> _JOB ITEM_: If an entry holds a picture, leave that picture out. Give everything else again exactly.

> _PROVIDED RECORDS_:
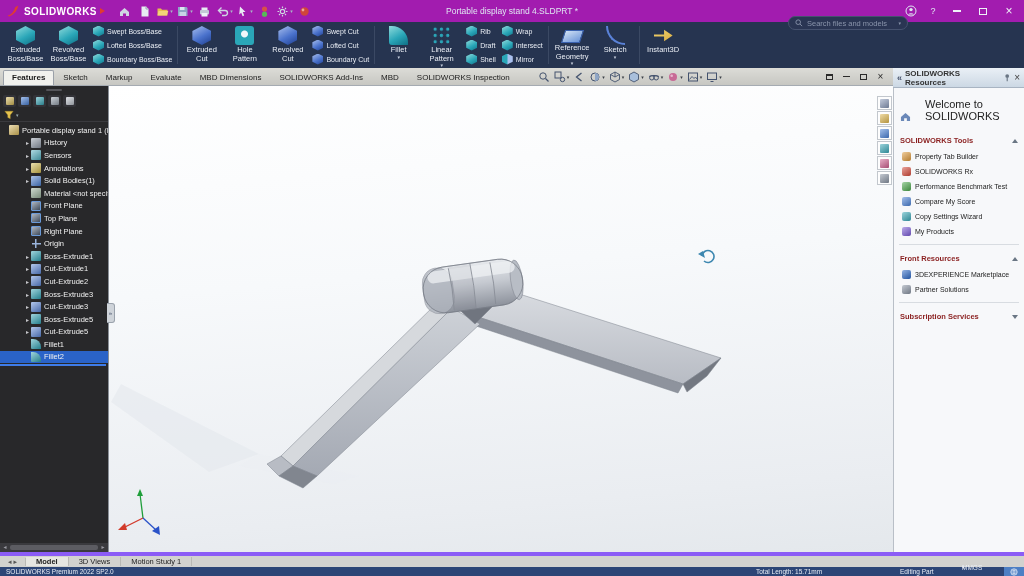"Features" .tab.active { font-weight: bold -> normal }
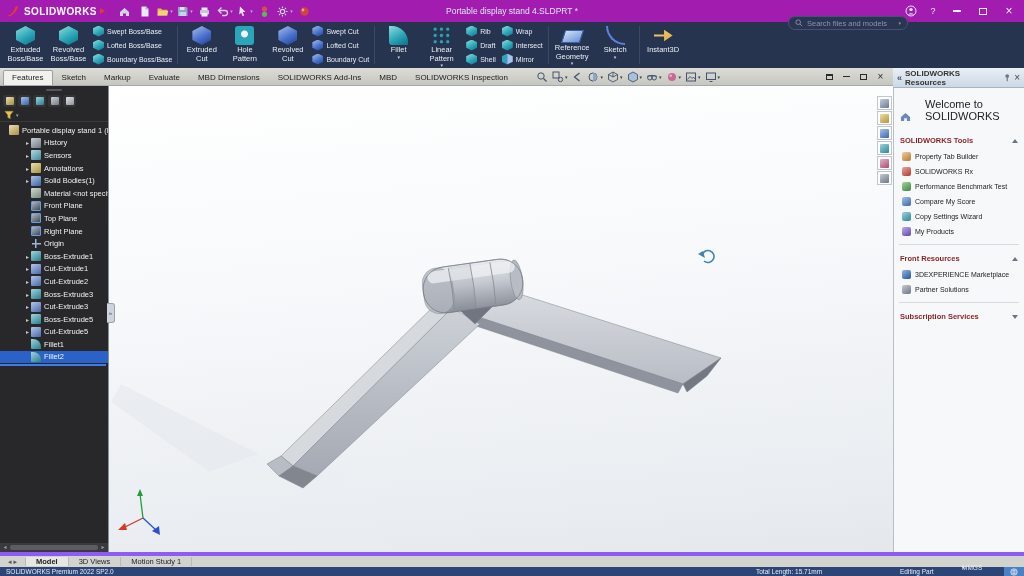"Welcome to SOLIDWORKS" .tp-welcome { align-items: flex-end -> center; font-size: 11px -> 13px; gap: 14px -> 4px }
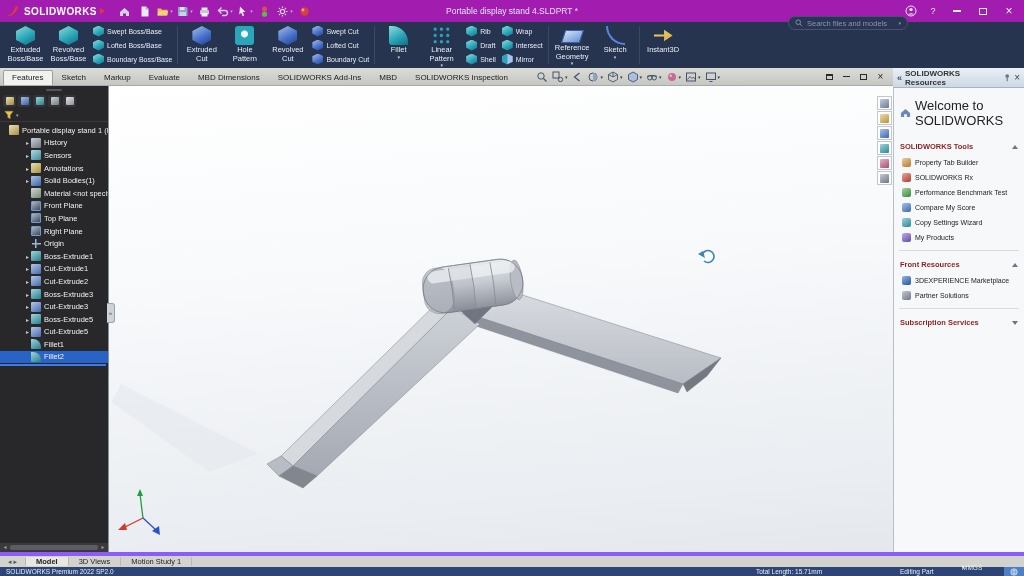"SOLIDWORKS Tools" .tp-sec { font-weight: bold -> normal }
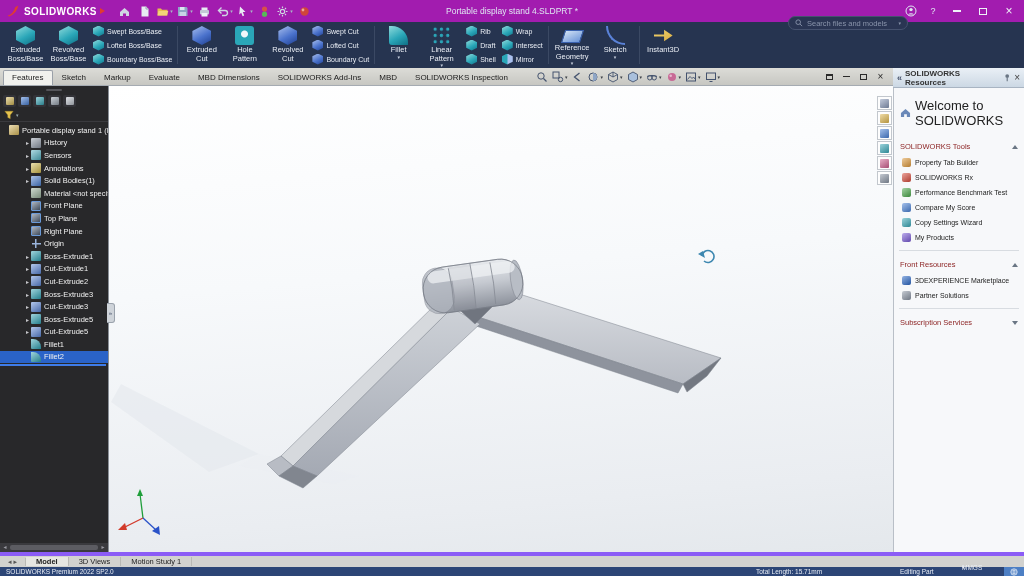"Model" .bottombar { align-items: center -> flex-start; border-top: 4px solid #8b5cf6 -> 1px solid #8b5cf6; width: 1024px -> 940px }
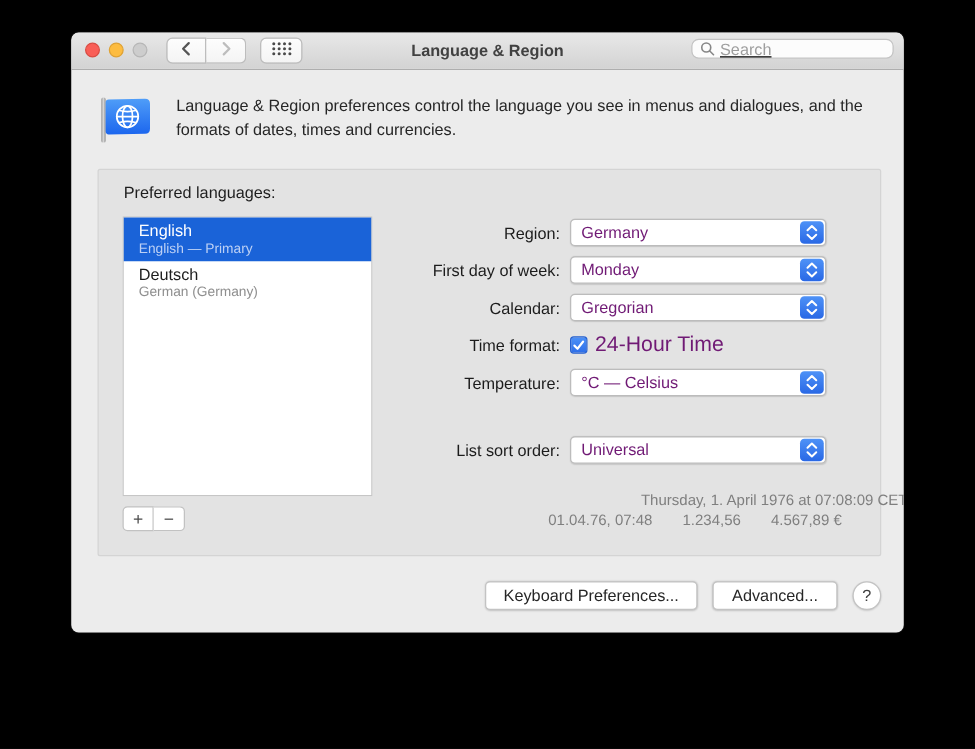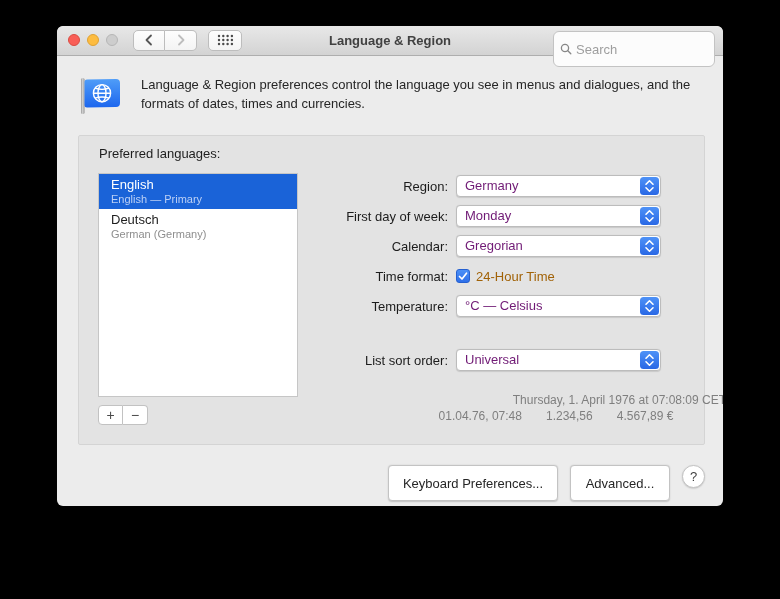"Search" .search { height: 36px -> 16px; text-decoration: none -> underline }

> _EXPECTED ANSWER_:
"Features" .tab.active { font-weight: bold -> normal }
"Welcome to SOLIDWORKS" .tp-welcome { align-items: flex-end -> center; font-size: 11px -> 13px; gap: 14px -> 4px }
"SOLIDWORKS Tools" .tp-sec { font-weight: bold -> normal }
"Model" .bottombar { align-items: center -> flex-start; border-top: 4px solid #8b5cf6 -> 1px solid #8b5cf6; width: 1024px -> 940px }
"Search" .search { height: 36px -> 16px; text-decoration: none -> underline }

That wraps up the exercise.